In order to drive home the point that India has put up a strong fight against the virus, he reminded the House that when the pandemic started picking up, various international experts had predicted that the cases in India may rise to 300 million by July-August, and there could be around 5-6 million deaths.
Harsh Vardhan said the country’s recovery rate of 78-79% is one of the highest in the world. “We have around 50 lakh cases but out of these only 10 lakh are active cases in the country right now,” he said.

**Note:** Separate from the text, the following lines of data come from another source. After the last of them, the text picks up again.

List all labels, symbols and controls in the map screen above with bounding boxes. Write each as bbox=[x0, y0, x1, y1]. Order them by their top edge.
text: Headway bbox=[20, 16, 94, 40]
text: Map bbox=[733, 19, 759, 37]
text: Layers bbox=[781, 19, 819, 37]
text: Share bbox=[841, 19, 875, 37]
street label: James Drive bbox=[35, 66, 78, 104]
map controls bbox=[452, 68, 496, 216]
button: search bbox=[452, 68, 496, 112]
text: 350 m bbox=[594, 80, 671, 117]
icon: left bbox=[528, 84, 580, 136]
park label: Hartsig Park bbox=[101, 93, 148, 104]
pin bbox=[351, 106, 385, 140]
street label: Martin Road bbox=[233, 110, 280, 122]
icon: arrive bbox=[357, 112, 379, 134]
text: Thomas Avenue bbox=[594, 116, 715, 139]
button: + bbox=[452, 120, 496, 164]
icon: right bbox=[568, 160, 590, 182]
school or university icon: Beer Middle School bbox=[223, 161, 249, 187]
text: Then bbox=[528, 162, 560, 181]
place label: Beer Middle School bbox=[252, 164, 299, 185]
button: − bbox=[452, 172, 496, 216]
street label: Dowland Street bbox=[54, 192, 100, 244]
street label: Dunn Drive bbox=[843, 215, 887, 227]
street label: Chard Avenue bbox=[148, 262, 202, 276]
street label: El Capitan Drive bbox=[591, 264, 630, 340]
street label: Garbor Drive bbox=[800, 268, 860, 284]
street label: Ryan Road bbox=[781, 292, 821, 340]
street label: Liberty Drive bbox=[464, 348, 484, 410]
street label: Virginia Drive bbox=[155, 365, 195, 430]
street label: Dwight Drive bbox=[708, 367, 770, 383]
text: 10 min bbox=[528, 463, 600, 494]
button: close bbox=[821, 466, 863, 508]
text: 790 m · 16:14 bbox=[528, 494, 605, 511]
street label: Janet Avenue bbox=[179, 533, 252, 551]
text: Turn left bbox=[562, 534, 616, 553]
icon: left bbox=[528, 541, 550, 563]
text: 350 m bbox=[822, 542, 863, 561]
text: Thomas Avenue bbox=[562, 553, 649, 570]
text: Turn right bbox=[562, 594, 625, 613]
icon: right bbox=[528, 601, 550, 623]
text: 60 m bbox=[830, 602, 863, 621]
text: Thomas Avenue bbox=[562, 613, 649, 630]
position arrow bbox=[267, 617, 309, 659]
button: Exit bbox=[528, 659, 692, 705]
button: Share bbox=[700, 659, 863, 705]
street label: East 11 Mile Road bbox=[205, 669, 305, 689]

On development of a vaccine, he said the science and technology ministry, ICMR and drug companies have come together for a solution. “Vaccines can come in future. Extensive planning is under way to execute how to manage the scenario,” Vardhan said.
“Under the Prime Minister, an expert group is studying this. We expect by the beginning of next year we can have a vaccine in the country. In this regard, we are also coordinating with WHO and global organisations,” he said.
Demanding more funds for the states to fight the pandemic, leader of opposition Ghulam Nabi Azad said India should work towards getting the vaccine at an “affordable price” at an early date through a mechanism like pooled procurement. He also said the government should be “cautious” about the quality, safety and efficacy of the vaccine since possible long-term side-effects could adversely impact the youth of the country.
Azad listed out several suggestions, which ranged from ensuring a proper mechanism for the last-mile delivery of the new vaccine and halving the price of sanitisers and soaps to establishing more bio-safety Level-4 and Level-3 labs in the country.